Source:

Coaching Tomorrow’s Workers

Enlarge image
NREL intern Amy Tsang disconnects a hydrogen cell after a test.
Credit: Dennis Schroeder
Nurturing science interests in students from middle school all the way to graduate school is a priority for DOE.
“The summer internship program is our greatest program for workforce development,” Lung said. “We are trying to figure out the workforce needs are for DOE and, what NREL can to meet that need.”
DOE-sponsored education programs begin with middle school students via the hydrogen fuel cell and solar car races. High school students are engaged through the National Science Bowl. “Then we say, ‘hey, wouldn’t you like to do an internship?” Lung added. “It’s a good fit because we already know they are interested in science and we have seen this education pipeline work with interns later becoming NREL employees.”

Complete the following:
**A)** Decide whether each statement agrees with the passage on coaching tomorrow's workers, answering yes or no and quoting the deciding words of the passage. (i) DOE-sponsored education programs begin with high school students. (ii) High school students are engaged through the National Science Bowl. (iii) Lung calls the summer internship program the greatest program for workforce development.
**B)** Reproduce the part of the passage on coaching tomorrow's workers starting at "Enlarge image" and ending at "priority for DOE.".

Stored rows:
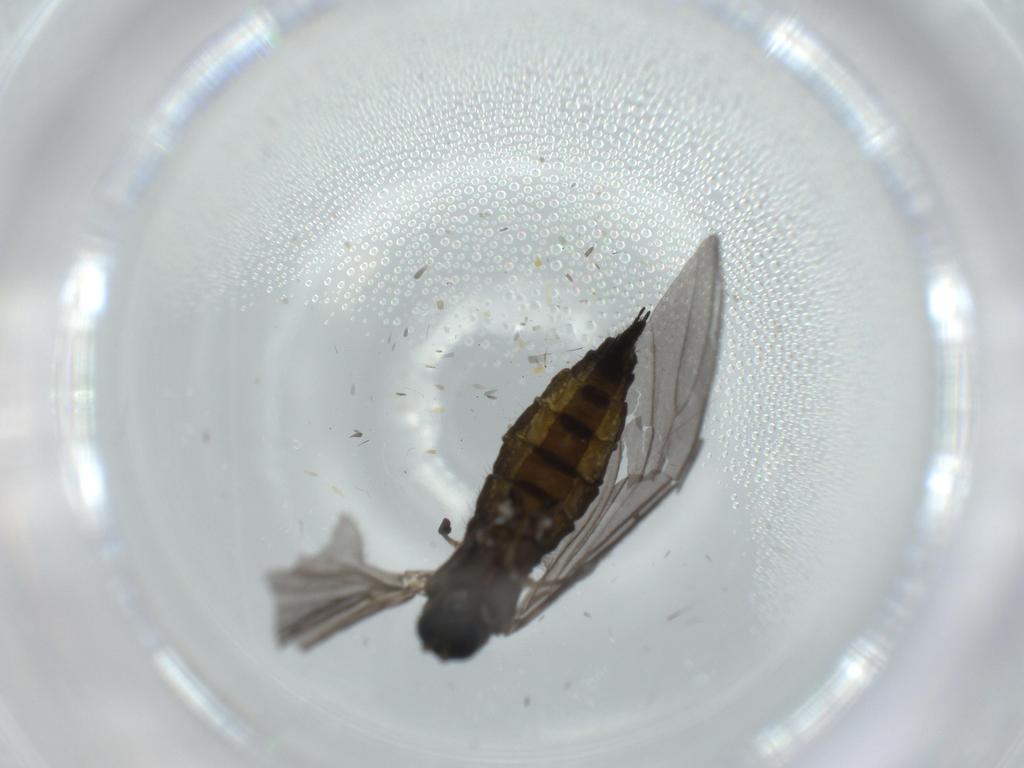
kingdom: Animalia
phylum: Arthropoda
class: Insecta
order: Diptera
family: Sciaridae
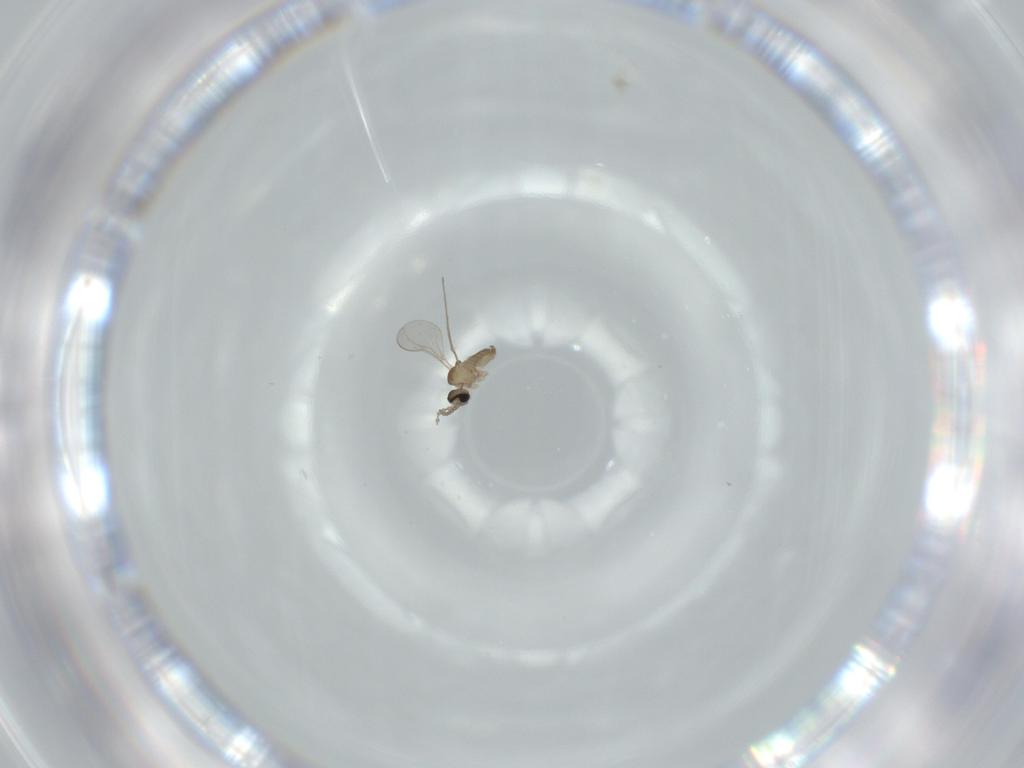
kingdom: Animalia
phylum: Arthropoda
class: Insecta
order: Diptera
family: Cecidomyiidae
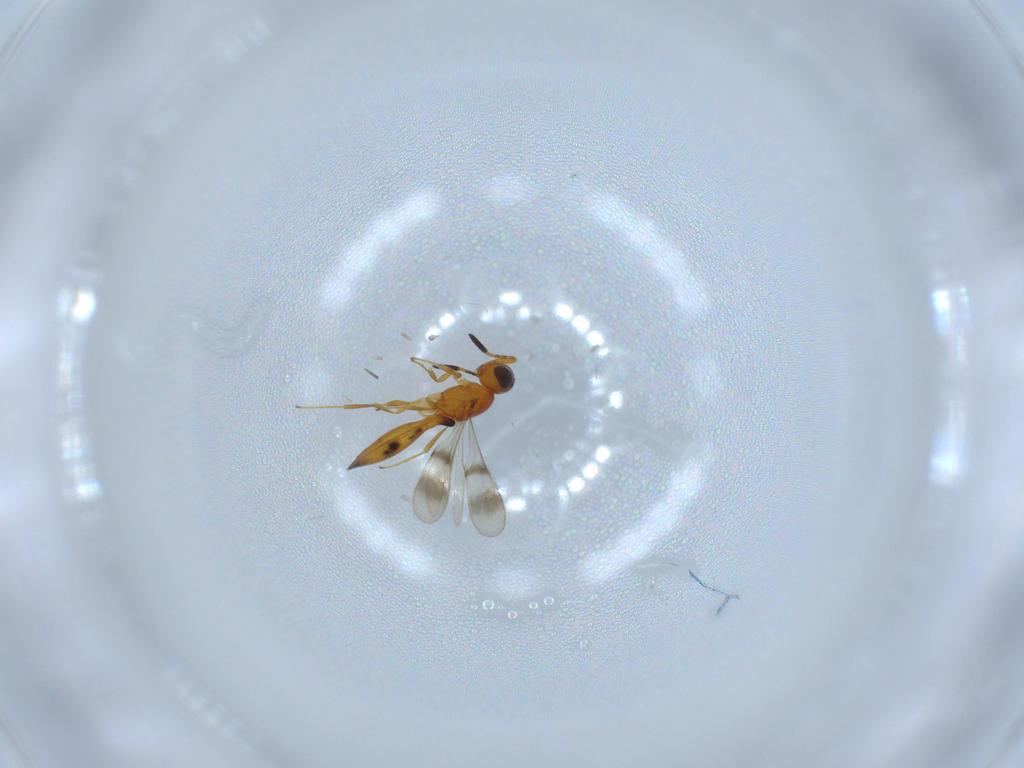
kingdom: Animalia
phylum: Arthropoda
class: Insecta
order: Hymenoptera
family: Scelionidae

Problem solutions:
**A)**
(i) No: "DOE-sponsored education programs begin with middle school students via the hydrogen fuel cell and solar car races."
(ii) Yes: "High school students are engaged through the National Science Bowl."
(iii) Yes: "The summer internship program is our greatest program for workforce development," Lung said.

**B)**
Enlarge image
NREL intern Amy Tsang disconnects a hydrogen cell after a test.
Credit: Dennis Schroeder
Nurturing science interests in students from middle school all the way to graduate school is a priority for DOE.